U.S. Universities' Divestment From Israel
MYTH
"American universities should divest from companies that do business in Israel to force an end to Israeli 'occupation' and human rights abuses."
FACT
The word "peace" does not appear in divestment petitions, which makes clear the intent is not to resolve the conflict but to delegitimize Israel. Petitioners blame Israel for the lack of peace and demand that it make unilateral concessions without requiring anything of the Palestinians, not even the cessation of terrorism. Divestment advocates also ignore Israel's efforts during the Oslo peace process, and at the summit meetings with President Clinton, to reach historic compromises with the Palestinians that would have created a Palestinian state.
The divestment campaign against South Africa was specifically directed at companies that were using that country's racist laws to their advantage. In Israel no such racist laws exist; moreover, companies doing business there adhere to the same standards of equal working rights that are applied in the United States.
Harvard University President Lawrence Summers observed that the divestment efforts are anti-Semitic. "Profoundly anti-Israel views are increasingly finding support in progressive intellectual communities," said Summers. "Serious and thoughtful people are advocating and taking actions that are anti-Semitic in their effect, if not their intent" (JTA 9/22/02).
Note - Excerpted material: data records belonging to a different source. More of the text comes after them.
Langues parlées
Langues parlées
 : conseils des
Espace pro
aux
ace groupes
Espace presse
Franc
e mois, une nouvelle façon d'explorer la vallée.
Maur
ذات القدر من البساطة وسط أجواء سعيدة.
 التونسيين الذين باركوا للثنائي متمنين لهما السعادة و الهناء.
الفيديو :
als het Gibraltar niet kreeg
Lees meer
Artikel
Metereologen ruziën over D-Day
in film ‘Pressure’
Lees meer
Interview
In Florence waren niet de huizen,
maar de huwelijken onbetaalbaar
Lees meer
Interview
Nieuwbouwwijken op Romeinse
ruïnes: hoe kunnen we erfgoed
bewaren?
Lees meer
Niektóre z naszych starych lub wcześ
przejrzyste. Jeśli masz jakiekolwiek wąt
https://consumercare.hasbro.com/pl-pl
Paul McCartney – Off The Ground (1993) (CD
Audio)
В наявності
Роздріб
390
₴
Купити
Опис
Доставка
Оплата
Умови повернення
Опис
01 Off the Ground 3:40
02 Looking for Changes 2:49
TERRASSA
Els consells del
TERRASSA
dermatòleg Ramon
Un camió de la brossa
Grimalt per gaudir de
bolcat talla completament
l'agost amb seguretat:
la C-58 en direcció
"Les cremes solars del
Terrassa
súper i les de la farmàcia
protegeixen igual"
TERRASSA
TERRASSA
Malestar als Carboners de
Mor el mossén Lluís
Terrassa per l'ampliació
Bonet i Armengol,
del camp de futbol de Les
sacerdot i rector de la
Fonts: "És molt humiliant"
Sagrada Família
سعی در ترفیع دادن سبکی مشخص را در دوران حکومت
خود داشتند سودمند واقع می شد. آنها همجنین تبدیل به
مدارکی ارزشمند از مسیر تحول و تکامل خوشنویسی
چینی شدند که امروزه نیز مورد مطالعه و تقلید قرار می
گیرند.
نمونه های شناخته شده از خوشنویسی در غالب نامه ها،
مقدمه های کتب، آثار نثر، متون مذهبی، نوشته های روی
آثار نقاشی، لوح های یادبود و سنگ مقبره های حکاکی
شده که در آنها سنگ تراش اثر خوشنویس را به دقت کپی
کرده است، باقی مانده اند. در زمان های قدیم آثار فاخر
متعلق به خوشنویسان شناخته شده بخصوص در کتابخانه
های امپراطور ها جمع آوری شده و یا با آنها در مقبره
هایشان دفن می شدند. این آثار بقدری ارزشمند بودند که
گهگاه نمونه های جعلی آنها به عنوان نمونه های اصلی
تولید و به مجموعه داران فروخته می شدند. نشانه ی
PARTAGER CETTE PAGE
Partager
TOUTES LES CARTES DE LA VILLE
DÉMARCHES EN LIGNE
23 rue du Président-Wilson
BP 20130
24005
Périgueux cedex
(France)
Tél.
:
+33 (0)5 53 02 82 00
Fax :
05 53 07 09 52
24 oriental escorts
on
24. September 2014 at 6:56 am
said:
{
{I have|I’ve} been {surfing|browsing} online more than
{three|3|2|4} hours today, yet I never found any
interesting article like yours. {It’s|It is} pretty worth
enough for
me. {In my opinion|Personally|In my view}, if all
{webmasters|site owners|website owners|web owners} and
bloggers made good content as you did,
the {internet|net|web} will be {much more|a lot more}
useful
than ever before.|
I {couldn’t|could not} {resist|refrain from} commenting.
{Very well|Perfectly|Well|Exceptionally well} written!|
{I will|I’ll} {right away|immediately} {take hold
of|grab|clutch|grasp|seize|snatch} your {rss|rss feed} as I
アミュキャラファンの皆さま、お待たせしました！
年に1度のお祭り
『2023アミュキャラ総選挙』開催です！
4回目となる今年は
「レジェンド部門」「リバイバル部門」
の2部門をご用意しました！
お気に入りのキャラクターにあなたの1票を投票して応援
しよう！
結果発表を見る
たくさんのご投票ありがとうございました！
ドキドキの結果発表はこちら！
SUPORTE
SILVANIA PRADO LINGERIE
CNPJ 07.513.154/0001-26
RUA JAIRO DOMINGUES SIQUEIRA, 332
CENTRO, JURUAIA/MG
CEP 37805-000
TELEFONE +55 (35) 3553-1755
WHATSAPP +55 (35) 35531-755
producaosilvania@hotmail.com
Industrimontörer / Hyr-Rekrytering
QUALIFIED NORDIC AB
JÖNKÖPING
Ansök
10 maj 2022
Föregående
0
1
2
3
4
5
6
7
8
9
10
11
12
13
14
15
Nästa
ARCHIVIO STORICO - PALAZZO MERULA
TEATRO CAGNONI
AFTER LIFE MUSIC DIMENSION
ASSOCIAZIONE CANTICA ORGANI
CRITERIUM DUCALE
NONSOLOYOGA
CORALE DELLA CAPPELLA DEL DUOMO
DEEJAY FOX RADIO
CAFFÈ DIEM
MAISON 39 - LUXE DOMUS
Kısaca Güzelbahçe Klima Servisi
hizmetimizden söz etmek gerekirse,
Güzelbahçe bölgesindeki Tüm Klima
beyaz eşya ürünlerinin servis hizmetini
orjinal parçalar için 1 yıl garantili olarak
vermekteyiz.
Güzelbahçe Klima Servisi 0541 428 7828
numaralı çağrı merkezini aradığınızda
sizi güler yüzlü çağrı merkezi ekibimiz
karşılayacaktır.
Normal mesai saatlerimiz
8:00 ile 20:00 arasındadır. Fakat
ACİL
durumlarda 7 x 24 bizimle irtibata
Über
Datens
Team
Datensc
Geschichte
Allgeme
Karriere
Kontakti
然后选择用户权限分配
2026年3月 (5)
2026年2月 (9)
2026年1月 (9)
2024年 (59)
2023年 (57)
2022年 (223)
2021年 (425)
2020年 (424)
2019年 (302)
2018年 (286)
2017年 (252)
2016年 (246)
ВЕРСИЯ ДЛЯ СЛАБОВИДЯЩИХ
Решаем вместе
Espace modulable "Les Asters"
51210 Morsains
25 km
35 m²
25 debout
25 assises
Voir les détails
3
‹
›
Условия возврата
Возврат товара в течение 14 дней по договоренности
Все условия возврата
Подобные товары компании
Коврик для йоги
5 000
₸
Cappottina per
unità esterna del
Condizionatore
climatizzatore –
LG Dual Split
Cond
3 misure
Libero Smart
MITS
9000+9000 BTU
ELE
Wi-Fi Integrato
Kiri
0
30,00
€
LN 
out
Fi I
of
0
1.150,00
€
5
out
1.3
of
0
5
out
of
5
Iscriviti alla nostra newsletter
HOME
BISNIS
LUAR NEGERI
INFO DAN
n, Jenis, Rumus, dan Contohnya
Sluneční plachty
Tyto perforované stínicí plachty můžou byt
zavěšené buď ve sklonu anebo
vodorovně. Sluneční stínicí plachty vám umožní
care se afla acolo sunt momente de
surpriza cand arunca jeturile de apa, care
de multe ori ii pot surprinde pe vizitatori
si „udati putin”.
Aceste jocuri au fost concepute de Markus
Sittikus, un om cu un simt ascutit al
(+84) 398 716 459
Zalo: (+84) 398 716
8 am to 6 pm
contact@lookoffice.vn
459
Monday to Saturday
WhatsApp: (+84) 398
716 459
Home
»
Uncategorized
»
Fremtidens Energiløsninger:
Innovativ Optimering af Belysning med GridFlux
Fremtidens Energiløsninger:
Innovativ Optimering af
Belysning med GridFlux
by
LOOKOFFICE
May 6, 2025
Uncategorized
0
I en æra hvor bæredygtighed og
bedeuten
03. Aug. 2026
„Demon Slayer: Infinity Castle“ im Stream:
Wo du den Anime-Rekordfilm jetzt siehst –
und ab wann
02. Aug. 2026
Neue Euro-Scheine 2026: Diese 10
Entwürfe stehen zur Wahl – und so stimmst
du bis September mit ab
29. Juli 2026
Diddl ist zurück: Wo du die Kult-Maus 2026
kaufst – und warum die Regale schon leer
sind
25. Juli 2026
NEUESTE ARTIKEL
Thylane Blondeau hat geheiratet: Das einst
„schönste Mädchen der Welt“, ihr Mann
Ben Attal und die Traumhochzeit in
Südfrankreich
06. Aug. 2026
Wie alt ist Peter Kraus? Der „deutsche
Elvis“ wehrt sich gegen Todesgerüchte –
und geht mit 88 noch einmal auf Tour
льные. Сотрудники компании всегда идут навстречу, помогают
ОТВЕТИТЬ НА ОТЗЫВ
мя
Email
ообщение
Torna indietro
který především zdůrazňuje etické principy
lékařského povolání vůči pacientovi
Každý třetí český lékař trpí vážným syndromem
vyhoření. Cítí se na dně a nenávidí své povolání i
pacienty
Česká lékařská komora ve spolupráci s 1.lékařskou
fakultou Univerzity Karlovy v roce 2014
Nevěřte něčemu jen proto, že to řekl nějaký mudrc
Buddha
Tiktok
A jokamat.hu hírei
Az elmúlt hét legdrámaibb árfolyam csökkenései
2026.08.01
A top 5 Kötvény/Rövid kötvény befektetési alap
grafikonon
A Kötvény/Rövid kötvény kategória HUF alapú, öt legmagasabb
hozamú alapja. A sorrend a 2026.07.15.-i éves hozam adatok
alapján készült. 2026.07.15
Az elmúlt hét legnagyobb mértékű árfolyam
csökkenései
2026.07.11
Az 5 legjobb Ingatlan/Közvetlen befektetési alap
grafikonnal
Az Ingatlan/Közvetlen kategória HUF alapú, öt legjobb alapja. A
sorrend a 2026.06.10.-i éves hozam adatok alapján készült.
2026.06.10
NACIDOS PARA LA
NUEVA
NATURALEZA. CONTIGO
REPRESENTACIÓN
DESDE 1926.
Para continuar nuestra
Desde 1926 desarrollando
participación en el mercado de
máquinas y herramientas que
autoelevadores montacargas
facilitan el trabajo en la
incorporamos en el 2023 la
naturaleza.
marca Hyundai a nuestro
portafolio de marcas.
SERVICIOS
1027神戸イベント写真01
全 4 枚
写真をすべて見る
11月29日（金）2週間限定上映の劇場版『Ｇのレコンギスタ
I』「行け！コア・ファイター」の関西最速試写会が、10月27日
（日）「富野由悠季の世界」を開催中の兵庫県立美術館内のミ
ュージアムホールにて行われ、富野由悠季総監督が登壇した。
Peace in the Middle East will come only from direct negotiations between the parties, and only after the Arab states recognize Israel's right to exist, and the Palestinians and other Arabs cease their support of terror. American universities cannot help through misguided divestment campaigns that unfairly single out Israel as the source of conflict in the region. Divestment proponents hope to tar Israel with an association with apartheid South Africa, an offensive comparison that ignores the fact that all Israeli citizens are equal under the law.